Что мы вообще знаем о своих родителях? Как и многие дети, я видела свою маму супергероиней, идеальным человеком, который точно знает, что такое хорошо и что такое плохо. А она была просто молодой женщиной без опыта, а до этого — не уверенной в себе девушкой, а до этого — маленькой девочкой, которую не замечали родители. У нее был сложный первый брак — с моим отцом, потом грянул гром девяностых, второй брак, переезд в большой город… Она помнит мой первый шаг и расцветку моего комбинезона, купленного, когда мне было три года. Я помню, как тяжело болела и лежала в кровати в полубреду, а открывая глаза, видела, как мама сидит возле меня и молится.

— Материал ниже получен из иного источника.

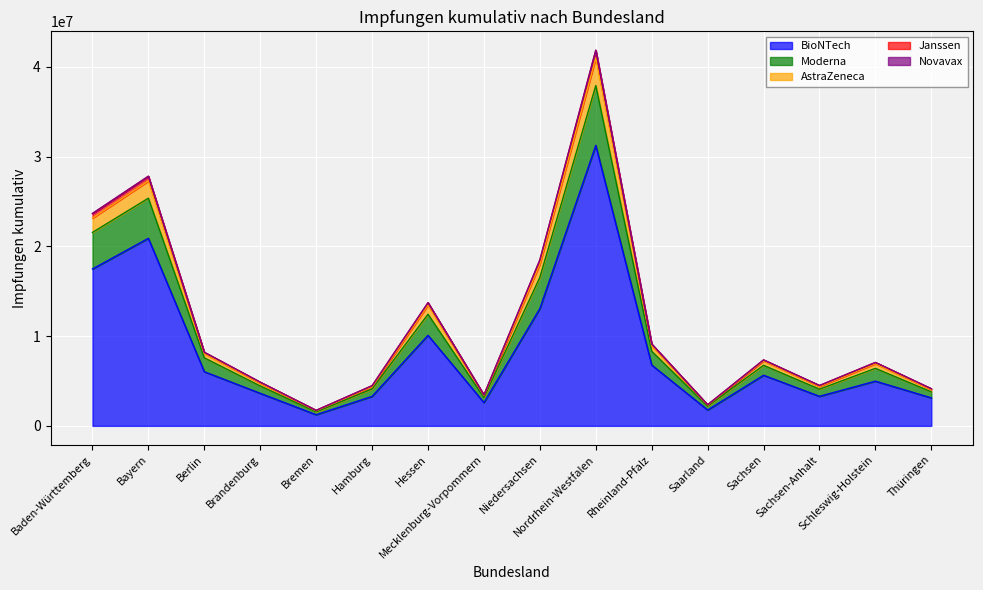

True or false: Moderna and AstraZeneca intersect in this chart.

False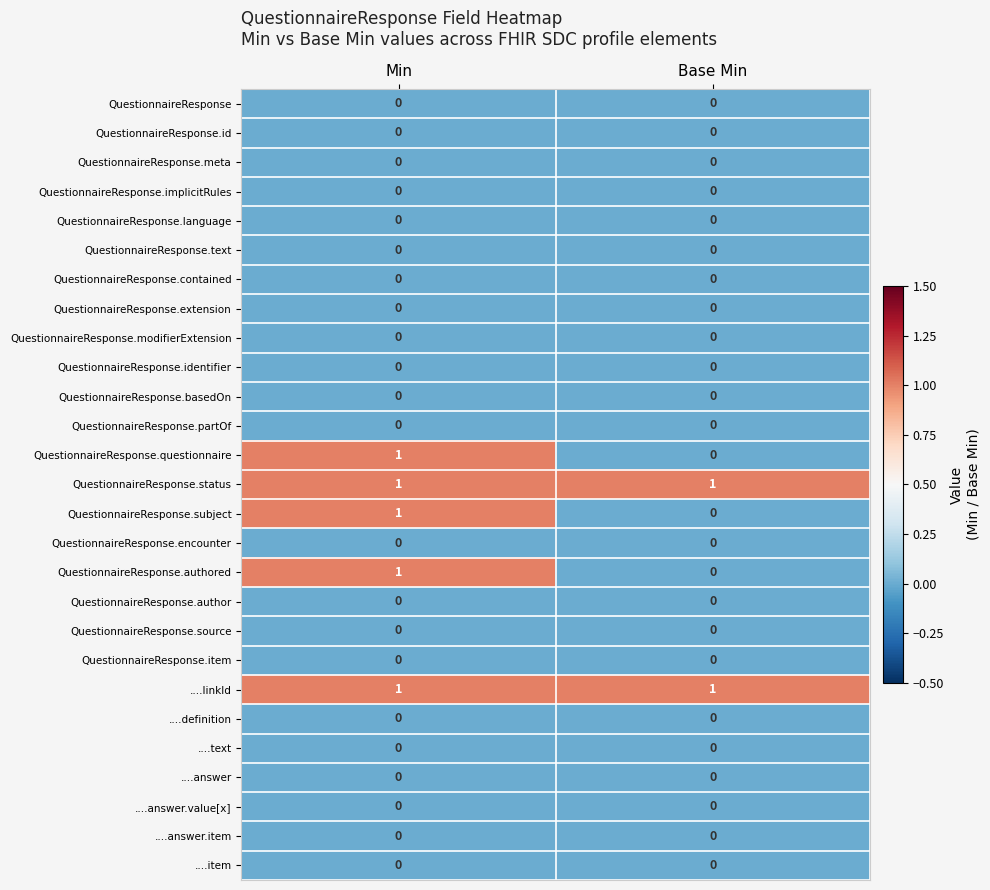

The QuestionnaireResponse.source series shows 0 at Min. True or false?

True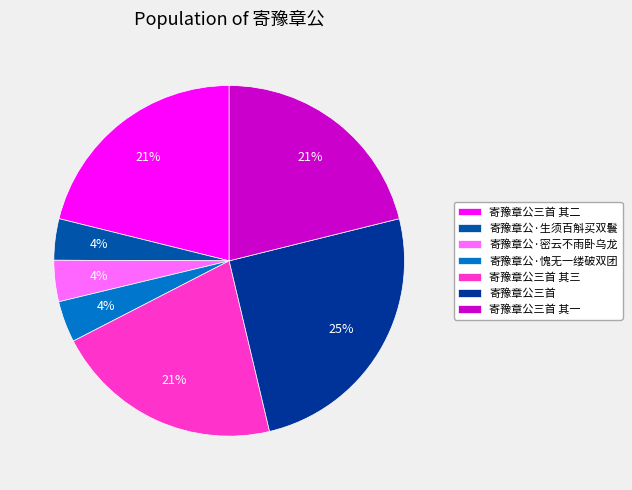

Is 寄豫章公·密云不雨卧乌龙 the majority of the pie?

No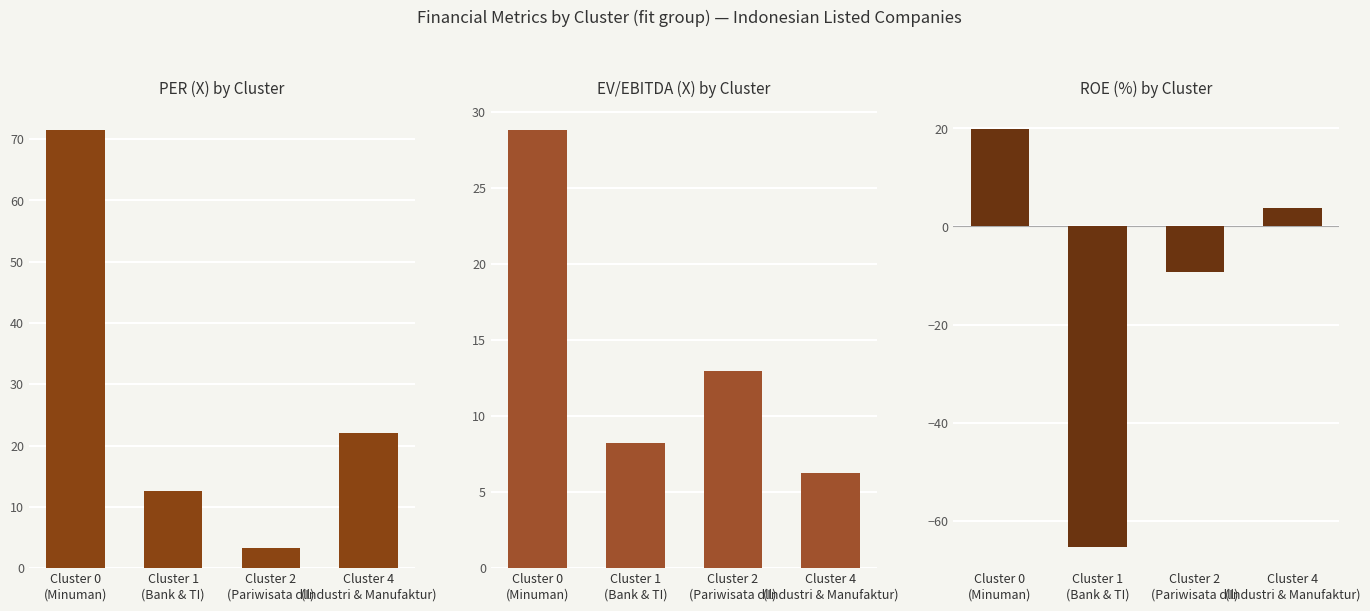

True or false: EV/EBITDA (X) has a value of 22.0 at Cluster 2
(Pariwisata dll).

False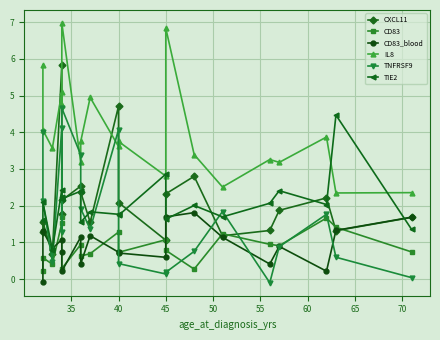

True or false: TIE2 and CXCL11 cross at least once.

True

О своем детстве я сохранила самые разные воспоминания. Большинство из них счастливые. В этой истории я о них не рассказываю, она о другом. Наверное, она о прощении, хотя задумывалась, как обвинительный манифест всем тем, кто похожим образом наказывает своих детей. Бьет. Наконец-то я могу написать это слово.

О том, как разорвать цепь насилия

Могу ли я сама поднять руку на своих детей? Нет. Это очень четкий барьер, который я не переступлю, потому что физически не могу это сделать. Я не могу делить удары на «простые шлепки» и «серьезное наказание», хотя понимаю, почему так рассуждают другие люди. Когда кто-то в моем присутствии говорит о невинности шлепков или о том, что физическая сила — это самый эффективный способ внушить ребёнку, что он неправ, я всегда выхожу из комнаты.


Потому что хорошо помню сам удар, а не мораль, последовавшую за ним.


И еще я помню свои ощущения — а лучше бы их не помнить — отчаяние и страх. Это очень взрослые эмоции. С годами ты учишься скрывать этот страх, угадывать настроение родителя по звуку его шагов и выражению губ, вести себя «как положено», быть удобным и послушным — только ради того, чтобы буря прошла мимо.

Мне повезло: мои физические наказания не стали регулярной практикой, я не связала свою жизнь с абьюзером и всегда обходила таких людей стороной, у меня хорошие отношения с мамой и нет нарушений привязанности. Мне повезло значительно больше, чем многим, чьи комментарии я не так давно читала в треде про физические наказания детей. Обычно я стараюсь не читать такое, потому что почти всегда начинаю плакать.

Сложность даже не в том, чтобы вырасти «нормальным» после всего, что с тобой произошло в детстве, и не в том, чтобы простить своих родителей. Сложность в том, что эти моменты твоего детства — они всегда останутся с тобой.